Finanzgericht Düsseldorf Urteil31.03.2026
Fußballspieler muss für Tätigkeit als "Markenbotschafter" keine Gewerbesteuer zahlenWerbetätigkeit als "Markenbotschafter" für sich genommen noch keine gewerbliche Tätigkeit
Die Werbetätigkeit eines Fußballspielers als "Markenbotschafter" führt für sich genommen noch nicht zu einer gewerblichen Tätigkeit, wenn durch Honorarzahlungen ausschließlich besondere Leistungen und Erfolge im Bereich des Fußballsports vergütet werden. Dies hat das Finanzgericht Düsseldorf entschieden.
Der 10. Senat hatte sich mit der Frage zu befassen, ob die Einkünfte eines jungen Profi-Fußballspielers aus einem Ausrüstungs- und Werbevertrag mit einem Sportartikelhersteller im Streitjahr 2021 als gewerbliche Einkünfte zu qualifizieren waren.
Der Kläger schloss einen auf fünf Jahre angelegten Ausrüstungs- und Werbevertrag. Der Vertrag regelte u. a. die Nutzung des Namens und des Bildes des Klägers, Leistungsprämien sowie die Unterstützung der Marke K. Zudem wurde er kostenfrei mit K.-Produkten beliefert. Im Streitjahr 2021 erhielt er Prämien für 15 Spiele in einem nationalen Wettbewerb, seinen ersten Einsatz in einem Ligavereinsspiel unter 18 Jahren sowie sein erstes Tor in einem Ligaspiel. Der Kläger erklärte die daraus erzielten Einnahmen als sonstige Einkünfte.
Das beklagte Finanzamt behandelte die Einkünfte hingegen als gewerbliche Einkünfte und erließ einen Gewerbesteuermessbescheid. Der Kläger begehrte sodann den Ansatz eines negativen Gewerbeertrags unter Berücksichtigung der Abschreibung seines Namensrechts. Dem folgte das Finanzamt nicht und argumentierte, dass der Kläger noch nicht über ein kommerzialisierbares Namensrecht verfügt habe. Es habe sich lediglich um einen Standardjuniorenausrüstervertrag mit spekulativem Charakter gehandelt, der auf die zukünftige Bekanntheit des Klägers gerichtet gewesen sei.
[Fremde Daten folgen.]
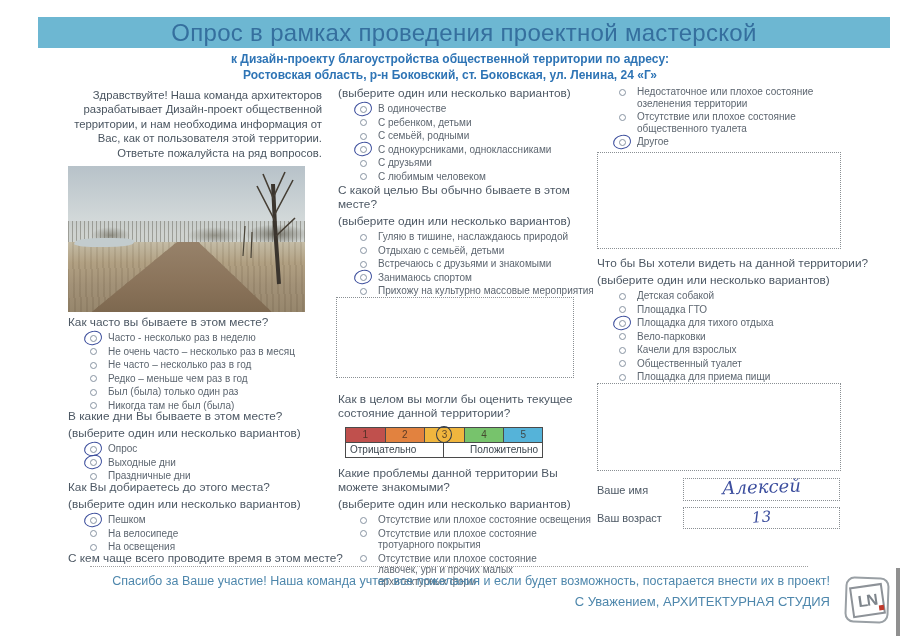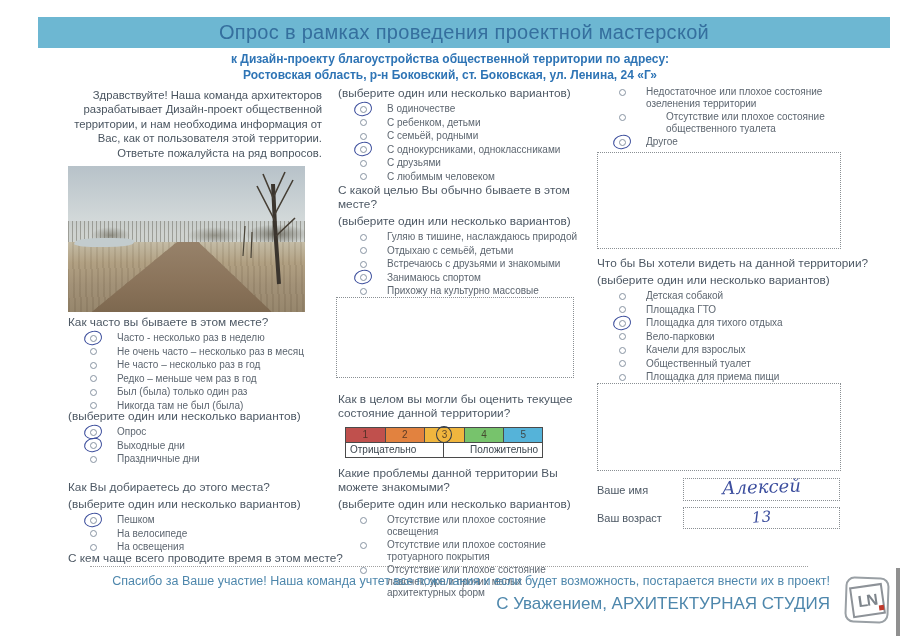--- a/index.html
+++ b/index.html
@@ -2,27 +2,27 @@
 <html><head>
 <meta charset="utf-8">
 <style>
   html,body{margin:0;padding:0;}
   body{width:900px;height:636px;position:relative;background:#ffffff;overflow:hidden;
        font-family:"Liberation Sans",sans-serif;-webkit-font-smoothing:antialiased;}
   .abs{position:absolute;}
 
   
   #banner{left:38px;top:17px;width:852px;height:31px;background:#6db7d2;text-align:center;}
-  #banner span{font-size:20px;line-height:31px;color:#356f9e;letter-spacing:.3px;}
+  #banner span{font-size:24px;line-height:31px;color:#356f9e;letter-spacing:.3px;}
   .subtitle{left:0;width:900px;text-align:center;font-weight:bold;font-size:12px;color:#2e74b5;}
 
   
   .q-title{font-size:11.8px;color:#4d5864;line-height:14px;margin:0 0 3px 0;}
   .q-hint{font-size:11.8px;color:#4d5864;line-height:14px;margin:0 0 3px 0;}
-  .opt{display:flex;gap:20px;margin:0 0 2px 22px;align-items:flex-start;}
+  .opt{display:flex;gap:11px;margin:0 0 2px 22px;align-items:flex-start;}
   .radio{width:5px;height:5px;border:1.2px solid #8894a2;border-radius:50%;flex:0 0 auto;margin-top:2.5px;position:relative;}
   .radio.pen::after{content:"";position:absolute;left:-7px;top:-5px;width:16px;height:12px;
       border:1.6px solid #3a4c9b;border-radius:55% 45% 50% 50%;transform:rotate(-10deg);}
   .opt-label{font-size:10px;color:#5d6670;line-height:11.5px;}
   .dotted-box{border:1.3px dotted #8a8f93;background:#fff;}
 
   
   #intro{left:68px;top:88px;width:254px;font-size:11.3px;line-height:14.4px;color:#4a5560;text-align:right;}
 
   
@@ -59,21 +59,21 @@
   .circ3::after{content:"";position:absolute;left:-6px;top:-2px;width:14px;height:15px;
       border:1.5px solid #2f3a4a;border-radius:50%;}
 
   
   .field-label{font-size:11px;color:#4d5864;}
   .hand{font-family:"DejaVu Serif",serif;font-style:italic;color:#3c4e9e;}
 
   
   #sep{left:90px;top:566px;width:718px;border-top:1.4px dotted #a0a0a0;height:0;}
   #thanks{left:70px;top:574px;width:760px;text-align:right;font-size:12.5px;color:#4e87ac;}
-  #signature{left:430px;top:594px;width:400px;text-align:right;font-size:17px;color:#4e87ac;}
+  #signature{left:430px;top:594px;width:400px;text-align:right;font-size:13px;color:#4e87ac;}
 
   
   #logo{left:845px;top:577px;width:40px;height:42px;border:2px solid #9aa0a5;border-radius:9px;
       background:#fff;transform:rotate(2deg);display:flex;align-items:center;justify-content:center;}
   .logo-inner{width:29px;height:27px;border:2px solid #8d9298;background:#fff;transform:rotate(-10deg);
       display:flex;align-items:center;justify-content:center;position:relative;}
   .logo-inner span{font-weight:bold;font-size:16px;color:#7e858c;letter-spacing:-1px;}
   .logo-dot{position:absolute;right:-1px;bottom:2px;width:5px;height:5px;background:#c0392b;}
 
   #scan-edge{right:0;top:568px;width:4px;height:68px;background:#222;opacity:.5;}
@@ -124,20 +124,21 @@
       <span class="radio"></span>
       <span class="opt-label">Был (была) только один раз</span>
     </div>
   <div class="opt">
       <span class="radio"></span>
       <span class="opt-label">Никогда там не был (была)</span>
     </div>
 </div>
 
 <div class="abs" style="left:68px;top:409px;width:270px;">
+  <div class="q-title">В какие дни Вы бываете в этом месте?</div>
   <div class="q-hint">(выберите один или несколько вариантов)</div>
   <div class="opt">
       <span class="radio pen"></span>
       <span class="opt-label">Опрос</span>
     </div>
   <div class="opt">
       <span class="radio pen"></span>
       <span class="opt-label">Выходные дни</span>
     </div>
   <div class="opt">
@@ -261,21 +262,21 @@
     </div>
 </div>
 
 <div class="abs" style="left:597px;top:86px;width:292px;">
   <div class="opt">
       <span class="radio"></span>
       <span class="opt-label" style="max-width:215px;">Недостаточное или плохое состояние озеленения территории</span>
     </div>
   <div class="opt">
       <span class="radio"></span>
-      <span class="opt-label" style="max-width:210px;margin-left:20px;">Отсутствие или плохое состояние общественного туалета</span>
+      <span class="opt-label" style="max-width:210px;">Отсутствие или плохое состояние общественного туалета</span>
     </div>
   <div class="opt">
       <span class="radio pen"></span>
       <span class="opt-label">Другое</span>
     </div>
 </div>
 
 <div class="abs dotted-box" style="left:597px;top:152px;width:242px;height:95px;"></div>
 
 <div class="abs" style="left:597px;top:256px;width:292px;">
Das Gericht nahm in seinem Urteil vom 31. März 2026 (Az.: 10 K 48/25 E,G) sonstige Einkünfte nach § 22 Nr. 3 EStG an. Die im Streitjahr erhaltenen Leistungsprämien seien ausschließlich für besondere sportliche Leistungen gezahlt worden und nicht für das Tragen der K.-Produkte. Die kostenlose Produktüberlassung diene lediglich der Bereitstellung von Arbeitsmitteln und habe keinen Vergütungscharakter. Die Tätigkeit als "Markenbotschafter", die alle Merkmale einer gewerblichen Tätigkeit erfüllen könne, sei zwar "Hauptmotivation von K." gewesen, es habe im konkreten Fall jedoch an der für eine gewerbliche Tätigkeit erforderlichen Gewinnerzielungsabsicht gefehlt. Der Gewerbesteuermessbescheid sei daher ersatzlos aufzuheben und die vom Kläger begehrte Abschreibung auf den Teilwert des kommerzialisierbaren Teils seines Namensrechts komme nicht mehr in Betracht.
Das Urteil ist nicht rechtskräftig: Gegen die Entscheidung ist Nichtzulassungsbeschwerde eingereicht worden (BFH, X B 40/26).